Most of the Swan publications are scatological, and affirm the eternal American craving for outhouse humor.

SWAN1

“Uncle Sam Goes Specialist” is the largest and longest of them, a collection of outhouse jokes, verses, and cartoons inspired by the Civil Works Administration. The title, of course, is inspired by Chic Sales’s famous little book about an outhouse builder, The Specialist. It was published by The Independent in 1935, with an introduction by Saunders. Half of its 32 pages are devoted to mock ads for outhouse supplies (deodorants, laxatives, lighting, toilet paper, seats, etc.).

SWAN2

Benjamin Franklin’s “Advice to a Young Man in Love” praises older women; Mark Twain’s “1601” is a parody of Elizabethan literature, in which Queen Elizabeth and her court discuss farting. Both were frequently printed in private editions over the years.

SWAN3

Eugene Field’s “Little Willie” (appropriately water damaged) was another popular piece of privately circulated jokelore. Perhaps as a respite from the sentimental children’s poems that made him famous, Field enjoyed writing remarkably obscene verse. “Little Willie” is rather mild: a nostalgic evocation of a child’s bed-wetting. Saunders’s “The Corn Cob” is a defense of corn cobs against modern toilet paper.

SWAN4

“Prospectus of the Aromatic Muffled Bean Co., Ltd.” is a mock prospectus for beans that produce perfumed farts. “The Art of Making Saltpetre” contains two poems, purportedly from the Civil War, about using young women’s urine to make explosives.

SWAN5

“Do You Know Your Own Ass?” is an extended double entendre on the word “ass” (not too extended; it’s only two small pages). The Mayor’s wife has a beautiful ass, people enjoy patting it, etc. “One Dam Can of Paint” is a poem in French dialect, in which a man complains that his painted toilet won’t dry. It’s credited to G. K. Gilmore, about whom I know nothing.

SWAN6

These two are more sexual: “The Tale of a Persian Cat” is a poem about a pampered cat who runs off with a tomcat, and “Service” is a joke comparing horses mating to “what the Standard Oil Co. had been doing to the general public for the past thirty years.”

SWAN7

“Runt: The Tale of a Piddlin’ Pup” is credited to Dr. Cy Thompson. Its hero is a dog who can piddle more than all the others because he has diabetes.

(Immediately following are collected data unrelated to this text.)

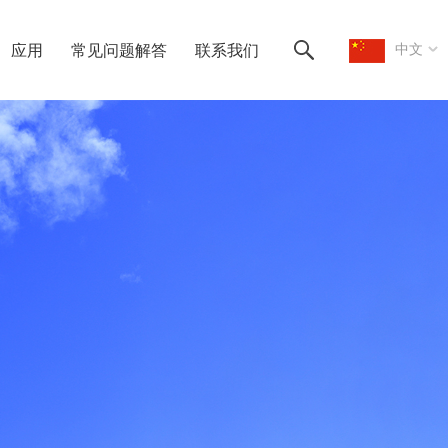
中文
应用
常见问题解答
联系我们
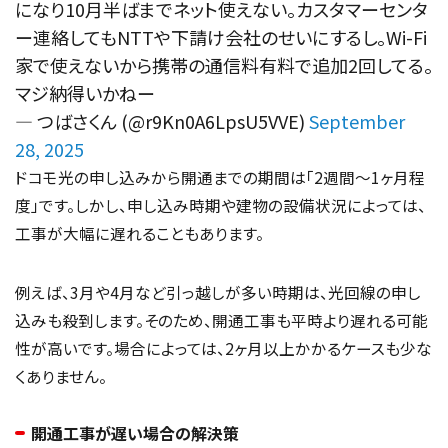
になり10月半ばまでネット使えない。カスタマーセンタ
ー連絡してもNTTや下請け会社のせいにするし。Wi-Fi
家で使えないから携帯の通信料有料で追加2回してる。
マジ納得いかねー
— つばさくん (@r9Kn0A6LpsU5VVE)
September
28, 2025
ドコモ光の申し込みから開通までの期間は「2週間〜1ヶ月程
度」です。しかし、申し込み時期や建物の設備状況によっては、
工事が大幅に遅れることもあります。
例えば、3月や4月など引っ越しが多い時期は、光回線の申し
込みも殺到します。そのため、開通工事も平時より遅れる可能
性が高いです。場合によっては、2ヶ月以上かかるケースも少な
くありません。
開通工事が遅い場合の解決策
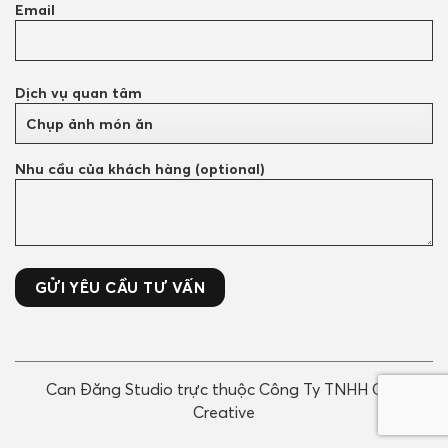
Email
Dịch vụ quan tâm
Nhu cầu của khách hàng (optional)
Can Đăng Studio trực thuộc Công Ty TNHH Can
Creative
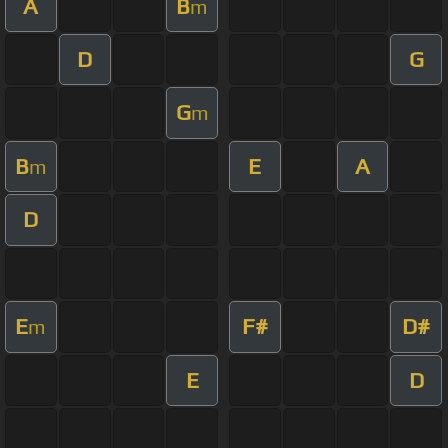
A
B
m
D
G
G
m
B
E
A
m
D
E
F#
D#
m
E
D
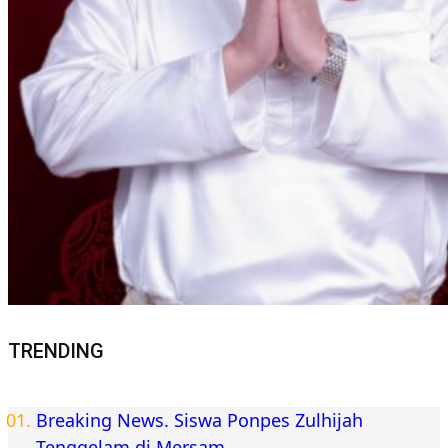
TRENDING
Breaking News. Siswa Ponpes Zulhijah
Tenggelam di Mersam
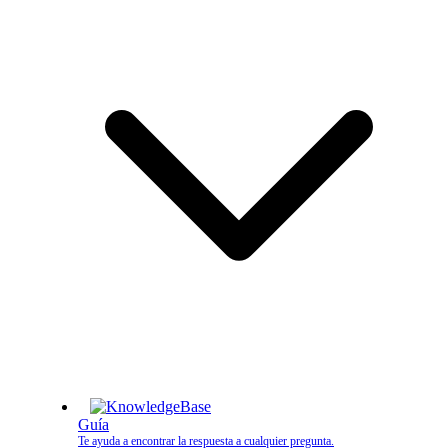
Guía
Te ayuda a encontrar la respuesta a cualquier pregunta.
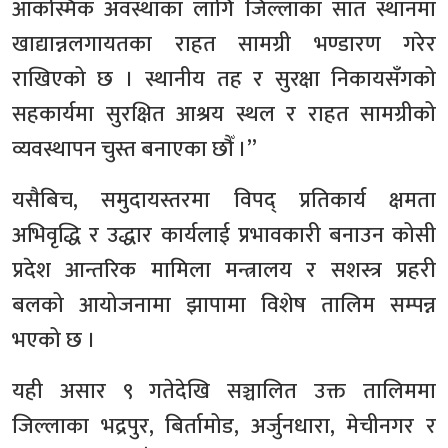
आकस्मिक अवस्थाका लागि जिल्लाका सात स्थानमा
खाद्यान्नलगायतका राहत सामग्री भण्डारण गरेर
राखिएको छ । स्थानीय तह र सुरक्षा निकायसँगको
सहकार्यमा सुरक्षित आश्रय स्थल र राहत सामग्रीको
व्यवस्थापन चुस्त बनाएका छौँ ।”
यसैबिच, समुदायस्तरमा विपद् प्रतिकार्य क्षमता
अभिवृद्धि र उद्धार कार्यलाई प्रभावकारी बनाउन कोसी
प्रदेश आन्तरिक मामिला मन्त्रालय र सशस्त्र प्रहरी
बलको आयोजनामा झापामा विशेष तालिम सम्पन्न
भएको छ ।
यही असार ९ गतेदेखि सञ्चालित उक्त तालिममा
जिल्लाका भद्रपुर, बिर्तामोड, अर्जुनधारा, मेचीनगर र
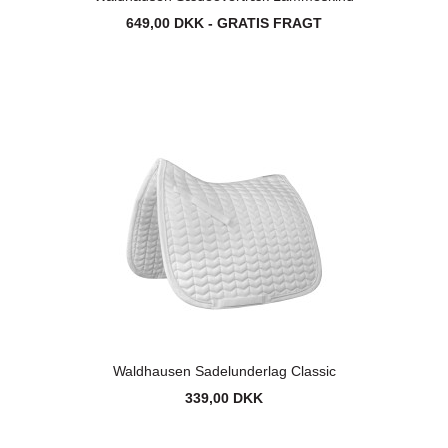
649,00 DKK - GRATIS FRAGT
Waldhausen Sadelunderlag Classic
339,00 DKK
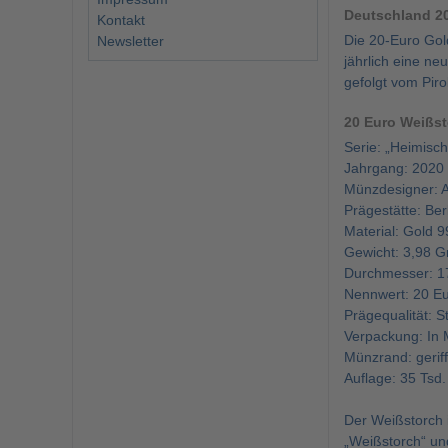
Deutschland 20
Kontakt
Die 20-Euro Gold
Newsletter
jährlich eine n
gefolgt vom Pi
20 Euro Weißst
Serie: „Heimisc
Jahrgang: 2020
Münzdesigner: A
Prägestätte: Berl
Material: Gold 9
Gewicht: 3,98 
Durchmesser: 1
Nennwert: 20 E
Prägequalität: 
Verpackung: In M
Münzrand: geriff
Auflage: 35 Tsd
Der Weißstorch 
„Weißstorch“ und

Other publications are advertised in the back of some of these: “The Old Backhouse,” by James Whitcomb Riley (another popular outhouse poem), “The House Amongst the Lilacs,” “Alma Mater Song, University of Krapperville,” and “Heard on Main Street” (“being a collection of racy arguments on life, religion, politics, economics, sex, social and customs and whatnot as viewed by The Bank Clerk and The Soda Jerker”).

As I said, I suspect Saunders was responsible for Swan Publishing. If so, good for him.

(Posted by Doug Skinner)

Tags: Ephemera

3 responses so far ↓

  • 1 Norman Conquest // Sep 24, 2015 at 1:53 pm

    Nice haul!

    These could all be Black Scat books!

  • 2 Gail // May 29, 2017 at 10:35 am

    I love these!!!!

  • 3 Doug // May 29, 2017 at 9:57 pm

    I haven’t been able to find out much about them. I guess they were a local item.